2. Washington Redskins: Those nutty 9-6 Washingtonians boast better Divisional AND Conference records, therefore they hold “Head to Head” tie-breakers over Dallas and they can clinch a spot with a win over the really bad Philadelphia Eagles. Or...
1. A Dallas Cowboy loss (talk about a real Cowboy and Indian rivalry!).
2. The ridiculously improbable, Earth will sooner come to a complete stand-still; both Washington AND Dallas’s games end in a tie. What’s the likelihood of such a remarkable confluence? Put it this way, I will sooner be struck unconscious by a falling sack of hundred dollar bills.

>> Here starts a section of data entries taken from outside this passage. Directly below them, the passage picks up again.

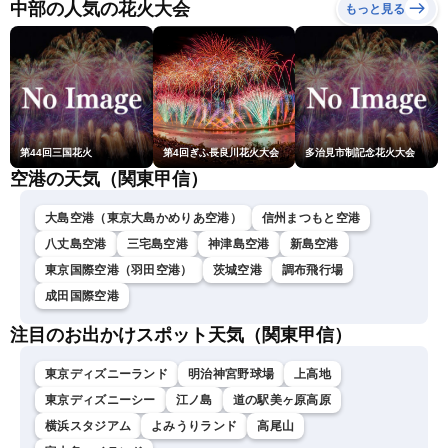
中部の人気の花火大会
もっと見る
第44回三国花火
第4回ぎふ長良川花火大会
多治見市制記念花火大会
空港の天気（関東甲信）
大島空港（東京大島かめりあ空港）
信州まつもと空港
八丈島空港
三宅島空港
神津島空港
新島空港
東京国際空港（羽田空港）
茨城空港
調布飛行場
成田国際空港
注目のお出かけスポット天気（関東甲信）
東京ディズニーランド
明治神宮野球場
上高地
東京ディズニーシー
江ノ島
道の駅美ヶ原高原
横浜スタジアム
よみうりランド
高尾山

3. Dallas Cowboys: Just as a little aside, retirement rumors are already swirling around “happy go-lucky” coach Bill Parcells’ ample waist. The smack is, “The Big Tuna” has become disenchanted, dismayed, and disgusted… and "dis' is no surprise” given his teams’ talent and level of play.
But as for our concerns, much like their Divvy’ rival Redskins the ‘Pokes also sport a 9-6 record. Alas, that’s where the similarity ends. ‘Boys will be ‘Boys, and with a 3-3 Divisional record this bunch goofed off against their fellow NFC Easterners. Thus… ergo… and therefore, the only way the ‘Pokes play Post-Season Football is with help.
Dallas knocks helmets with the aimless Rams this weekend, and they can clinch a seat at the Post-C’ table with;
A. A win and a Washington loss or tie.
B. A win and a Carolina loss.
C. This one’s fun! I practically needed an Abacus to calculate it:
A win, a T-Bay loss, a Giant loss, and a “Strength of Victory” tie-breaker by the “G-Men” and “Big D” over Tampa Bay. Talk about needing some help!

And that, my fantasy friends, is the NFC Playoff Picture as it stands today, Wednesday!